**Task item**
Identify all lines of the data containing the string "chairs" and copy them.

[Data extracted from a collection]

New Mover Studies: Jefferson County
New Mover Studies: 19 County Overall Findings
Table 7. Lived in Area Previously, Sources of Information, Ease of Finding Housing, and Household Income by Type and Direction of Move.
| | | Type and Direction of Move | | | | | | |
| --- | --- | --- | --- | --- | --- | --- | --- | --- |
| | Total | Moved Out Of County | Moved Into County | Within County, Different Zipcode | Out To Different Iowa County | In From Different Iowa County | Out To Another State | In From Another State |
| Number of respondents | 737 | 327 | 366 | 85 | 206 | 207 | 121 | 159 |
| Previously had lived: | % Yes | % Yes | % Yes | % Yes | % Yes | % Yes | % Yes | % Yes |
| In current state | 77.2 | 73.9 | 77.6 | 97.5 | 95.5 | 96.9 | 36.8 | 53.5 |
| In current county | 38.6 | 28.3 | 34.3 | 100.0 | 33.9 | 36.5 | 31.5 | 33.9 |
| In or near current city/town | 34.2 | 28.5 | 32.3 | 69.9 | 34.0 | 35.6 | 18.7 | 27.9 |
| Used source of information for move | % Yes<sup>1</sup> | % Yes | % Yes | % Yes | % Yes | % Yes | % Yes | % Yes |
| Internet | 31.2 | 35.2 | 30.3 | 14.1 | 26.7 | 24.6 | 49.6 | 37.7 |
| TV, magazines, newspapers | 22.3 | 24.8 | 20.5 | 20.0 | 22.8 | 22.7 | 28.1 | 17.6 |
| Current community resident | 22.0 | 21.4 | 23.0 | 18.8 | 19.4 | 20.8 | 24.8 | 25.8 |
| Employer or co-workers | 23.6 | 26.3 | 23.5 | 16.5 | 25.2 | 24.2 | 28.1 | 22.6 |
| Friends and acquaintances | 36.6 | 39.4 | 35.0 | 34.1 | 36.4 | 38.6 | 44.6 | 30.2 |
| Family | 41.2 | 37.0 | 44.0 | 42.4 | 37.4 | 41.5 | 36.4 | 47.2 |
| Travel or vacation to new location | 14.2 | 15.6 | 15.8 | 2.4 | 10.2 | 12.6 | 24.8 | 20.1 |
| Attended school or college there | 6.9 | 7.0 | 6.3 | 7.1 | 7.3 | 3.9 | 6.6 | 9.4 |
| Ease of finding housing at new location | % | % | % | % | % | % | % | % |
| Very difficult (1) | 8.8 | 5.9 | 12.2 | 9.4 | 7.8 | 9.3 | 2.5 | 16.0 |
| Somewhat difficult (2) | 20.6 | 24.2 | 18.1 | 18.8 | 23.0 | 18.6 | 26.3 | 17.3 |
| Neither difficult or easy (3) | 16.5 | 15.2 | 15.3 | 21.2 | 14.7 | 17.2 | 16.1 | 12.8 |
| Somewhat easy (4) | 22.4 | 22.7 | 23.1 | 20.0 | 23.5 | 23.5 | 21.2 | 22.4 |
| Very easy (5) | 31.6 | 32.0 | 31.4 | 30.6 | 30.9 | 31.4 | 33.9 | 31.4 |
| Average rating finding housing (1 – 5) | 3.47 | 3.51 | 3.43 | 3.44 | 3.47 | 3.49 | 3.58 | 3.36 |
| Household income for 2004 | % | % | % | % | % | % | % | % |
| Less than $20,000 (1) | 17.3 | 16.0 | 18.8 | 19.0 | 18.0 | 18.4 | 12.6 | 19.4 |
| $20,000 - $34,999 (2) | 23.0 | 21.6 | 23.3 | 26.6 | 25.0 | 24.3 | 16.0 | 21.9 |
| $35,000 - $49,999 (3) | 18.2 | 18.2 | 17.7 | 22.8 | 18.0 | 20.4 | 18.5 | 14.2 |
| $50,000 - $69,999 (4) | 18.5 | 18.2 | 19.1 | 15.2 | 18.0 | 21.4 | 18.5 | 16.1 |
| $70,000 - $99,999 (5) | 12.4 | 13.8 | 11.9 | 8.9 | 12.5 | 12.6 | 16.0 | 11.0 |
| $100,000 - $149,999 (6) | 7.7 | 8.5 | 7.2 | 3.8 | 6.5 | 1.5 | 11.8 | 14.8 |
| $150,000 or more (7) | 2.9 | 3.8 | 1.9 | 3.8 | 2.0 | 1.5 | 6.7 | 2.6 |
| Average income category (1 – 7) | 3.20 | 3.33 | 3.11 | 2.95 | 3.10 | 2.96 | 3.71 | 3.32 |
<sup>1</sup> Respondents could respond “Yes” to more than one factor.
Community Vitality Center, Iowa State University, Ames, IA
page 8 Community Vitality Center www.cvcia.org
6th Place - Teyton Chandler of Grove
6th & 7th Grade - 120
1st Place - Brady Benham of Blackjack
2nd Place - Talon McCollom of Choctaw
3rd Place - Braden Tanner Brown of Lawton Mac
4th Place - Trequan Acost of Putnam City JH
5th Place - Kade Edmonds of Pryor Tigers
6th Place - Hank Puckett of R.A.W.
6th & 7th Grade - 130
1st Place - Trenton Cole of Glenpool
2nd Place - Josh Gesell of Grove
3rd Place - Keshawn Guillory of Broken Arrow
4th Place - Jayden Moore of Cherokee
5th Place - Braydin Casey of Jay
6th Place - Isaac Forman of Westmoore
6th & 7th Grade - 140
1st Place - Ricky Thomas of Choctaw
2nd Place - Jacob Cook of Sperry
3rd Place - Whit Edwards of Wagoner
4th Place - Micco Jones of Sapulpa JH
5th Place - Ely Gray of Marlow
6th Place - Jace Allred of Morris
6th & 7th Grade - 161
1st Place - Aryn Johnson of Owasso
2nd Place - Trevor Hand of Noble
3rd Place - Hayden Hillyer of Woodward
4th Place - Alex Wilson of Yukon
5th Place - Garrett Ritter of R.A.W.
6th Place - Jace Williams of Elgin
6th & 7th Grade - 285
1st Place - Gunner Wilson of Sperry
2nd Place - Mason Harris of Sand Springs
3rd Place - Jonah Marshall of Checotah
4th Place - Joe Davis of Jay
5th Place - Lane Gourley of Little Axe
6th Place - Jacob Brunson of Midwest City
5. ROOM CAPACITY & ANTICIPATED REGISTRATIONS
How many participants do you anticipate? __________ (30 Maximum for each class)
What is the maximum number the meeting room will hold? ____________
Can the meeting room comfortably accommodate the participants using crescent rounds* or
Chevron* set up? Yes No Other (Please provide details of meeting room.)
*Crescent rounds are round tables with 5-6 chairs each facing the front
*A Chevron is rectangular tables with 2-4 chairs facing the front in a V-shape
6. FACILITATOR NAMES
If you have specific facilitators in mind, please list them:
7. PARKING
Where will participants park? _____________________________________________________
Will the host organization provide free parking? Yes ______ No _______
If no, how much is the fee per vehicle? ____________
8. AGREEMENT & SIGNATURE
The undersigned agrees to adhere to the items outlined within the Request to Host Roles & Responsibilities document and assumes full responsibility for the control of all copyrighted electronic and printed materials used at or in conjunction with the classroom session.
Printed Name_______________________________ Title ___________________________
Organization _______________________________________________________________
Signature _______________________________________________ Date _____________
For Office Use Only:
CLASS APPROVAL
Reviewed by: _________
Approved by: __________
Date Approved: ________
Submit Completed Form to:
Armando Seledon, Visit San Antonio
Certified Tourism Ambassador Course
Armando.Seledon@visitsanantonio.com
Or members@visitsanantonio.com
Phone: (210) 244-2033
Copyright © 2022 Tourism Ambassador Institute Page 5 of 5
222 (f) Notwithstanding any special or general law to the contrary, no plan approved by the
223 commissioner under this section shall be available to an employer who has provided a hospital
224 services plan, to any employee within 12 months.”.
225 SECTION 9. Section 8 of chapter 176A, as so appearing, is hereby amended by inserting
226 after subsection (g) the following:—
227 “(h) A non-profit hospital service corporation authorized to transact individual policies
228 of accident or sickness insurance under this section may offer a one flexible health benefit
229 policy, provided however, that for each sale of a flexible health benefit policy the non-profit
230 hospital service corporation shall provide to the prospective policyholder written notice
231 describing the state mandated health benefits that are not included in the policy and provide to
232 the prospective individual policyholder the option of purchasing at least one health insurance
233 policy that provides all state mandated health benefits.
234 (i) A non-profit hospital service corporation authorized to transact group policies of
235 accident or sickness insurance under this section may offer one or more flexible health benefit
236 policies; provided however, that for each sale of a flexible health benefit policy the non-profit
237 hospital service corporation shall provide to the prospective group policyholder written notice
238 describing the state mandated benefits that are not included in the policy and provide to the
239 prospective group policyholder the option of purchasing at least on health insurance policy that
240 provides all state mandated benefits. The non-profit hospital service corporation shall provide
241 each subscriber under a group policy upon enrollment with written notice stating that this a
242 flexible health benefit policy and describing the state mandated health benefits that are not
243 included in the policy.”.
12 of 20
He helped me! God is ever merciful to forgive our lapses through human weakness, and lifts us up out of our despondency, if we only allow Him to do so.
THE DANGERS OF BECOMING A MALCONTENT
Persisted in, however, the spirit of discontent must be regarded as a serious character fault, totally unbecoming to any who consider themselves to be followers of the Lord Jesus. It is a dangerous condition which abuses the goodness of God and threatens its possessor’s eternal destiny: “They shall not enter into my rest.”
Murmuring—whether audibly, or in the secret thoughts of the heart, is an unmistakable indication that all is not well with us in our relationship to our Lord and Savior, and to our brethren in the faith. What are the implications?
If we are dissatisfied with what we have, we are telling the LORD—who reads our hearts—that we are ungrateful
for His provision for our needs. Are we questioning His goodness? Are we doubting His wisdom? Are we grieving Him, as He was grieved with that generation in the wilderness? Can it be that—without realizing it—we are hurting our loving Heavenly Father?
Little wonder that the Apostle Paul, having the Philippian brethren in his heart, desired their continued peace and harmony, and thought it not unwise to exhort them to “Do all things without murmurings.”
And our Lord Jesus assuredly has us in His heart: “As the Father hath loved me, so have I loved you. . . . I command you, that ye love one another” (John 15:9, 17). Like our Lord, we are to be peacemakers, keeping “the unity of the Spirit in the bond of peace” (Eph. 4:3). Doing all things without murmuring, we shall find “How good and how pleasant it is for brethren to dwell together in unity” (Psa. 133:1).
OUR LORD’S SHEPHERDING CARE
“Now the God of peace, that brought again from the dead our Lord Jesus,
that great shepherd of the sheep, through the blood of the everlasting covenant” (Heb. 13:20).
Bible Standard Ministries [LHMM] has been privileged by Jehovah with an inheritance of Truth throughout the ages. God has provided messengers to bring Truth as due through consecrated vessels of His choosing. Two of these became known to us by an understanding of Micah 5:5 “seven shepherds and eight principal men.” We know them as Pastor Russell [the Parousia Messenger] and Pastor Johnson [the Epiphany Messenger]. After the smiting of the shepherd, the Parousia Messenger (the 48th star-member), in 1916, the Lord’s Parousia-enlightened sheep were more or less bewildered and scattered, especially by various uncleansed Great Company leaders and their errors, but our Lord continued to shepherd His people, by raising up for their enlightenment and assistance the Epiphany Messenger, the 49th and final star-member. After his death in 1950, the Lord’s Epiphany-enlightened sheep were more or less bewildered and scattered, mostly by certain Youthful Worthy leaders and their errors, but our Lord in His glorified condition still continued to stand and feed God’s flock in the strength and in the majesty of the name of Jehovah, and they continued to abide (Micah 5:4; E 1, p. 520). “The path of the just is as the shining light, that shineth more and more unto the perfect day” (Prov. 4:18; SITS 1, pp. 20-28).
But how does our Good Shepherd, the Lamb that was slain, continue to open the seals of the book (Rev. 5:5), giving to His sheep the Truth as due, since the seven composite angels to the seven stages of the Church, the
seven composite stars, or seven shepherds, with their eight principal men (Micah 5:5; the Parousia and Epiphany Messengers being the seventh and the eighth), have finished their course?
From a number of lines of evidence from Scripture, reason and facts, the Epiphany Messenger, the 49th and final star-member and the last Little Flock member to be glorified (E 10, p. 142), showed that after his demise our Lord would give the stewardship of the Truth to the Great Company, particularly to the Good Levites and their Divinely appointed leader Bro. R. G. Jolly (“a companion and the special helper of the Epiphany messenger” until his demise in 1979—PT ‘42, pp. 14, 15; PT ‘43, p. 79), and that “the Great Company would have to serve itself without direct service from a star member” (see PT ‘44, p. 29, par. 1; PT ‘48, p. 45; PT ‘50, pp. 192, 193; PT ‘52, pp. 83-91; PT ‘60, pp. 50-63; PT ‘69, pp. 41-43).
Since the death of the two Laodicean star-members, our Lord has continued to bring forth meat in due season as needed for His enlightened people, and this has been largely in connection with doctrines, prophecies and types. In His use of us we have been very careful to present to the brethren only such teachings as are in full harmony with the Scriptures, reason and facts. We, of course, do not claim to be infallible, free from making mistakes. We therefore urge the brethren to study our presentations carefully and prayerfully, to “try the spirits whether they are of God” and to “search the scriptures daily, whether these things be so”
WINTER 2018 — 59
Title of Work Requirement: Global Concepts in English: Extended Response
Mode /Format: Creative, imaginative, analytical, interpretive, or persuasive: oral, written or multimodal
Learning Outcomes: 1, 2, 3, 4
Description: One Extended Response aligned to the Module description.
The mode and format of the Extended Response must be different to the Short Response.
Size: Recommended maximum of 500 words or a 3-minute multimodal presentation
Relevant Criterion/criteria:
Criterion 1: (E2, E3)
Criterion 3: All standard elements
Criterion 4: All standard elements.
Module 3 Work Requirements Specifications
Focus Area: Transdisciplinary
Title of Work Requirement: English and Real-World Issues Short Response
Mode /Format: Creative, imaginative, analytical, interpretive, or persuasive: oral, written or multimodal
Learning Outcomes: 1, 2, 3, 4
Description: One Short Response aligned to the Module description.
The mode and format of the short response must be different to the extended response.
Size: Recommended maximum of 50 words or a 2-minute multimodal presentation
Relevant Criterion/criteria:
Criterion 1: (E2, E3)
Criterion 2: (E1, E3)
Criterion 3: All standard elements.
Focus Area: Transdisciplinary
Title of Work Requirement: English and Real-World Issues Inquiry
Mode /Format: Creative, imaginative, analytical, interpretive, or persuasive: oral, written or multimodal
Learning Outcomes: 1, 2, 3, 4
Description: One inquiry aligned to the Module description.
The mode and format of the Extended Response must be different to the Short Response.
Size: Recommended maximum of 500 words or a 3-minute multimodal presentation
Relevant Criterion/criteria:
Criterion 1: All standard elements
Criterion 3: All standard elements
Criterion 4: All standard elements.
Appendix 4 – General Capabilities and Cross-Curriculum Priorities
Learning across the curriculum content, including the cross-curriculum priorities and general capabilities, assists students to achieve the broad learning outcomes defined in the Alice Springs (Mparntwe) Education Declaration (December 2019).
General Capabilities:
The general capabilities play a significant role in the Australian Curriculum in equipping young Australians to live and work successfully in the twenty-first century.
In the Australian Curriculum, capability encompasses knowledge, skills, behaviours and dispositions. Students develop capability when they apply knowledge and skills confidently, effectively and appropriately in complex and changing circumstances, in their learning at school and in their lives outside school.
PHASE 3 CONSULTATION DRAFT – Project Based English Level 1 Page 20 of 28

**Finished task**
*Crescent rounds are round tables with 5-6 chairs each facing the front
*A Chevron is rectangular tables with 2-4 chairs facing the front in a V-shape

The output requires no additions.